Nurturing parenting skills (including nurturing touch, understanding cues and parental confidence) can have a lasting impact.
“Preterm infants receiving massage therapy showed fewer stress behaviors and less activity from the first to the last day of the study. The findings suggest that massage has pacifying or stress reducing effects on preterm infants, which is noteworthy given that they experience numerous stressors during their hospitalization.” (2)
“Infant massage facilitates parent-infant bonding and the development of warm, positive relationships, reduces stress responses to painful procedures (e.g. inoculations), reduces pain associated with teething and constipation, reduces colic, helps induce sleep, and effects positive feelings on parents while they are massaging their infants” (3)
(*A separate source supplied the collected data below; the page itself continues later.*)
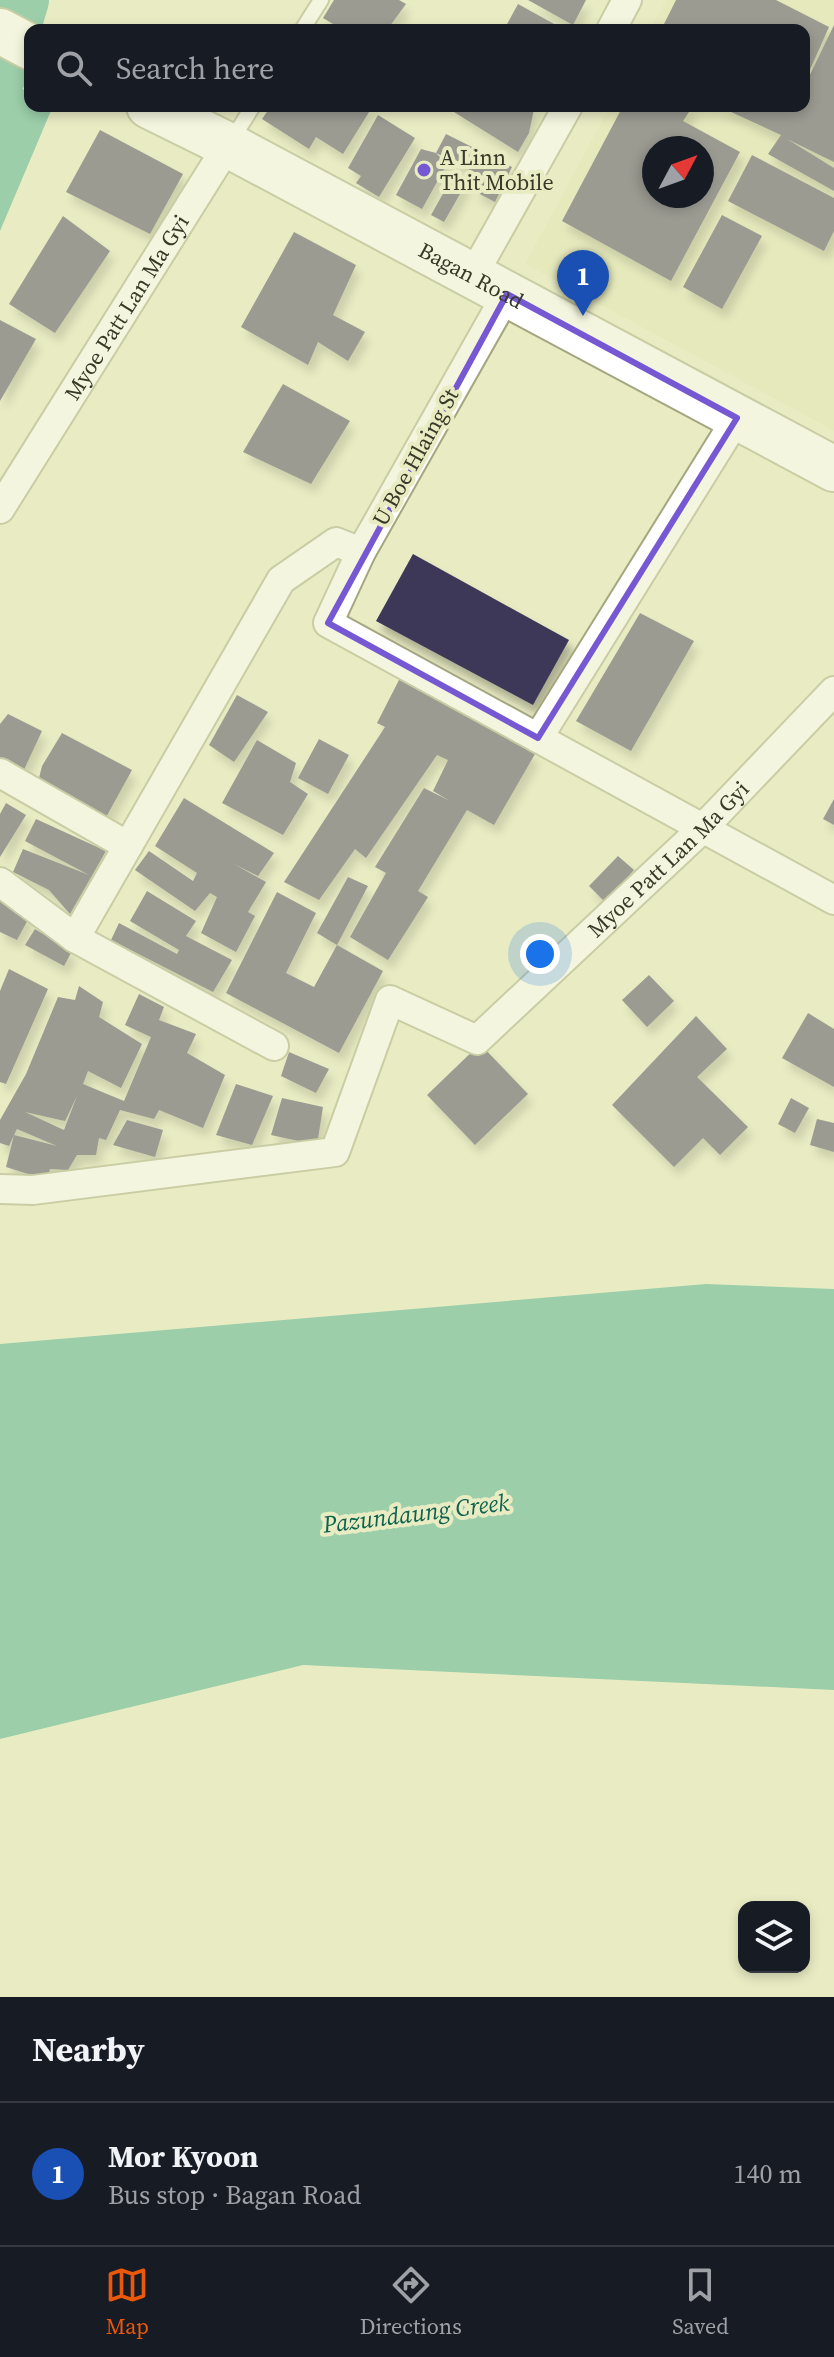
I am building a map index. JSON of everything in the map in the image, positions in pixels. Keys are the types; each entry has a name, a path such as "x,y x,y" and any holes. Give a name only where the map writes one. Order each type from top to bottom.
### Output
{"main road":[{"path":"0,31 24,44"},
{"name":"Bagan Road","path":"161,112 834,469"}],"street":[{"path":"614,24 627,0"},
{"name":"U Boe Hlaing St","path":"538,738 328,623 490,285 565,112"},
{"name":"Myoe Patt Lan Ma Gyi","path":"0,509 228,145"},
{"path":"737,418 538,738 834,900"},
{"path":"75,938 281,580 336,542 361,552"},
{"name":"Myoe Patt Lan Ma Gyi","path":"0,1189 33,1190 335,1152 390,1000 477,1040 702,829 834,691"},
{"path":"0,773 128,846"},
{"path":"0,882 75,938 274,1046"}],"lane":[{"path":"306,24 321,0"},
{"name":"Myoe Patt Lan Ma Gyi","path":"228,145 249,112"}],"highlighted area":[{"path":"507,294 737,418 538,738 328,623"}],"shaded area":[{"path":"666,0 834,0 834,431 525,264 607,112 810,112 810,24 653,24"}],"water":[{"path":"0,77 24,90 24,112 50,112 0,231"},
{"name":"Pazundaung Creek","path":"706,1284 834,1289 834,1690 303,1665 0,1739 0,1344"}],"building":[{"path":"334,0 399,0 406,4 391,24 333,24 323,18"},
{"path":"528,0 586,0 571,24"},
{"path":"676,0 776,0 829,27 810,70 810,24 664,24"},
{"path":"518,4 554,24 507,24"},
{"path":"834,25 834,162 787,139 834,168 834,191 768,154 781,135 731,112 810,112 810,75"},
{"path":"267,112 369,112 343,154 316,137 309,149 262,119"},
{"path":"454,112 533,112 529,133 518,152"},
{"path":"620,112 689,112 683,121 711,136 642,136 642,208 710,208 671,281 562,221"},
{"path":"378,115 415,138 379,197 356,183 361,176 348,168"},
{"path":"100,130 183,174 150,234 66,192"},
{"path":"446,134 512,167 495,202 474,191 482,176 436,153"},
{"path":"714,138 740,152 714,201"},
{"path":"421,149 436,153 447,164 422,209 396,195"},
{"path":"752,155 834,198 834,231 824,251 728,201"},
{"path":"455,172 468,180 444,222 431,215"},
{"path":"722,215 762,236 722,309 683,287"},
{"path":"63,216 110,251 55,333 9,304"},
{"path":"294,232 356,265 333,315 365,332 348,361 318,342 308,365 241,327"},
{"path":"0,320 36,339 0,401"},
{"path":"283,384 350,421 311,484 243,452"},
{"path":"413,554 569,640 533,705 376,621"},
{"path":"640,613 694,641 631,751 576,721"},
{"path":"400,678 535,754 494,825 467,810 418,891 428,897 388,960 350,937 386,873 375,867 424,788 450,801 433,791 448,760 437,755 366,858 355,849 319,900 284,882 385,727 377,723"},
{"path":"237,695 268,712 234,762 209,745"},
{"path":"8,714 42,731 22,774 0,763 0,724"},
{"path":"62,733 132,770 104,821 38,782 42,766"},
{"path":"319,739 349,755 328,794 298,778"},
{"path":"257,740 296,763 290,782 308,794 283,835 222,803"},
{"path":"184,798 274,853 258,876 234,864 266,882 248,912 255,916 236,952 201,933 217,897 210,893 195,911 135,870 149,851 193,881 197,873 155,846"},
{"path":"834,799 834,825 823,819"},
{"path":"6,803 26,815 0,857 0,814"},
{"path":"36,819 106,851 70,914 49,890 13,872 23,849 89,875 25,841"},
{"path":"618,856 634,870 605,902 589,886"},
{"path":"348,877 368,886 337,945 317,933"},
{"path":"147,891 196,921 186,936 232,960 213,992 111,940 119,923 177,954 179,950 130,921"},
{"path":"277,892 316,913 286,973 314,987 337,945 383,971 339,1053 226,993"},
{"path":"0,897 30,916 17,940 0,932"},
{"path":"35,929 72,951 64,966 25,945"},
{"path":"9,969 48,989 6,1084 0,1082 0,991"},
{"path":"649,975 674,1001 647,1027 622,1000"},
{"path":"79,986 103,1002 99,1017 142,1044 121,1088 88,1071 83,1084 124,1101 151,1037 125,1025 139,994 164,1007 159,1020 196,1034 187,1053 225,1075 203,1128 159,1110 154,1119 120,1110 106,1140 99,1138 96,1155 77,1155 68,1170 50,1169 47,1180 6,1167 14,1135 9,1146 0,1143 0,1120 26,1074 58,997 75,1000","holes":["77,1096 64,1130 25,1112 65,1121","17,1129 57,1146 14,1135"]},
{"path":"808,1013 834,1029 834,1087 782,1058"},
{"path":"696,1016 727,1049 697,1077 748,1127 720,1155 703,1138 674,1167 612,1105"},
{"path":"480,1044 528,1094 475,1145 427,1095"},
{"path":"289,1052 329,1069 316,1093 281,1076"},
{"path":"236,1084 273,1096 252,1145 216,1135"},
{"path":"282,1098 323,1107 317,1145 271,1135"},
{"path":"791,1098 809,1108 795,1133 778,1124"},
{"path":"817,1119 834,1123 834,1152 810,1145"},
{"path":"127,1120 163,1130 155,1157 113,1145"}],"waterway":[{"path":"0,74 22,0"}],"place":[{"name":"A Linn Thit Mobile","path":"424,170"},
{"name":"Mor Kyoon","path":"583,316"}]}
“Suggested that infant massage increased drowsiness and quiet sleep, reduced infants’ latency [delay] to sleep, increased infants’ vocalizations, reduced restlessness, improved mother’s play behavior (became more age-appropriate) and mother’s perception of their infant’s temperament, and reduced infants’ fussiness after the 2-week period” (3)
Ensuring parents are being mindful of stress levels in front of the child and managing stress in other ways can also be helpful.
This might include things like leaning on or building a support network, physical exercise, meditation or breathing exercises, incorporating cultural traditions at home, connecting with your spirituality, counseling or one of many other healthy ways to manage stress.
H. Anisman et al., "Do early-life events permanently alter behavioral and hormonal responses to stressors?" Int J Dev Neurosci 16, no. 3-4 (Jun-Jul 1998): 149-64.
Hernandez-Reif M, Diego M, Field T. Preterm infants show reduced stress behaviors and activity after 5 days of massage therapy. Infant Behav Dev. 2007;30(4):557‐561. doi:10.1016/j.infbeh.2007.04.002
Galanakis, Michael & Ntaouti, Eleftheria & Tsitsanis, Georgios & Chrousos, George. (2015). The Effects of Infant Massage on Maternal Distress: A Systematic Review. Psychology. 06. 2091-2097. 10.4236/psych.2015.616204.